Красавец взялся листать мою злополучную повестушку, потом унес ее к себе, в маленькую комнатушку, видимо увлекся. Вернулся нахмуренный. Усы стояли косо на лице, а брови сошлись и торчали вверх, как редакторская птичка.
— Где вы видели таких молодых людей? — сурово спросил он.
— В жизни, — скромно ответил я.
— Много пьют в этой вашей книжке, — сказал он.
— С получки, — пояснил я.
— А апельсины — это что, символ?
— Вроде бы так, — сказал я.
— Выходит — символизм? Символический намек, вроде бы так?
— Да что вы, — испугался я. — Никаких намеков. Простая история. Простая жизнь. Любовь.

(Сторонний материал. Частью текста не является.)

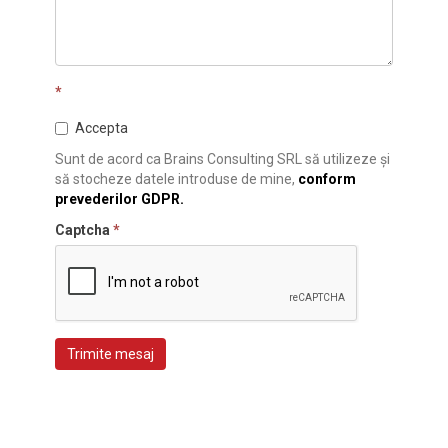
*
Accepta
Sunt de acord ca Brains Consulting SRL să utilizeze și
să stocheze datele introduse de mine,
conform
prevederilor GDPR.
Captcha
*
Trimite mesaj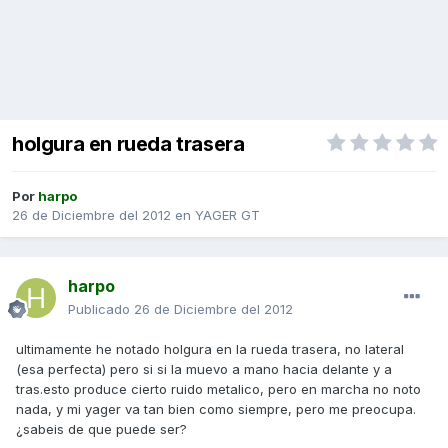
holgura en rueda trasera
Por
harpo
26 de Diciembre del 2012
en
YAGER GT
harpo
Publicado
26 de Diciembre del 2012
ultimamente he notado holgura en la rueda trasera, no lateral
(esa perfecta) pero si si la muevo a mano hacia delante y a
tras.esto produce cierto ruido metalico, pero en marcha no noto
nada, y mi yager va tan bien como siempre, pero me preocupa.
¿sabeis de que puede ser?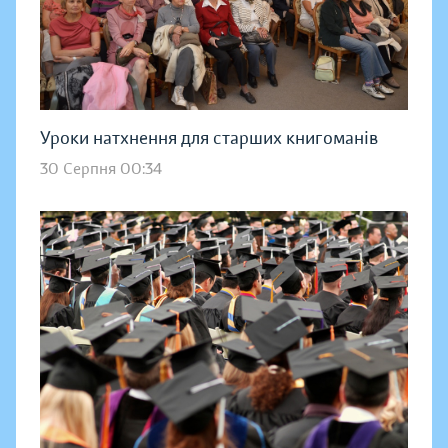
Уроки натхнення для старших книгоманів
30 Серпня 00:34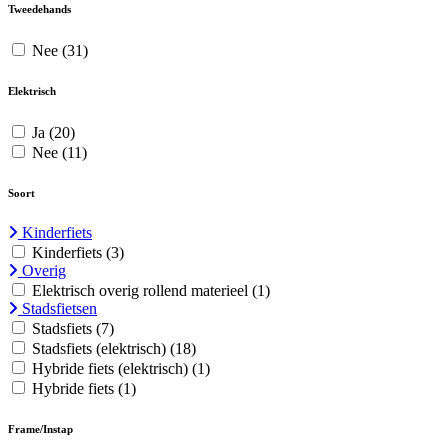
Tweedehands
Nee
(31)
Elektrisch
Ja
(20)
Nee
(11)
Soort
Kinderfiets
Kinderfiets
(3)
Overig
Elektrisch overig rollend materieel
(1)
Stadsfietsen
Stadsfiets
(7)
Stadsfiets (elektrisch)
(18)
Hybride fiets (elektrisch)
(1)
Hybride fiets
(1)
Frame/Instap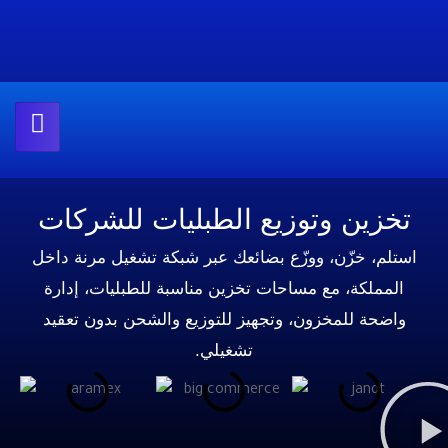
غيّرت… وأصبحت
Fastcoo Network by Diggipacks
—
اكتشف النموذج الجديد 🚀
التفاصيل ←
وتوزيع الطبليات للشركات
ن، ووزّع بضائعك عبر شبكة تشغيل مرنة داخل
 مع مساحات تخزين مناسبة للطبليات، إدارة
خزون، وتجهيز للتوزيع والشحن بدون تعقيد
تشغيلي.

— Слушайте меня внимательно, — хмуро заговорил он. — Проблема типичности — важнейшая проблема литературы. Типические характеры в типических обстоятельствах, с конкретизацией определенных исторических и социальных предпосылок, а также с учетом морально-этических и эстетических принципов времени — вот что нужно читателю, лирро-бутылло сик!
Мы уставились друг другу в глаза, я в его знойные, туманные очи, он в мои блеклые северные буркала, мы молчали и чуть покачивались, задумчиво мыча. Над нами кружила, жужжа, крупная муха с изумрудным фюзеляжем. Она кружила ровно и монотонно, как заведенная, а потом вдруг рванулась в форточку и, набирая высоту, исчезла в солнечном блеске, — видно, полетела в родную нашу Европу.
— У нас этих апельсинов навалом, — просиял вдруг мой красавец. — С наркотиками бывают перебои, а апельсинов — ешь не хочу.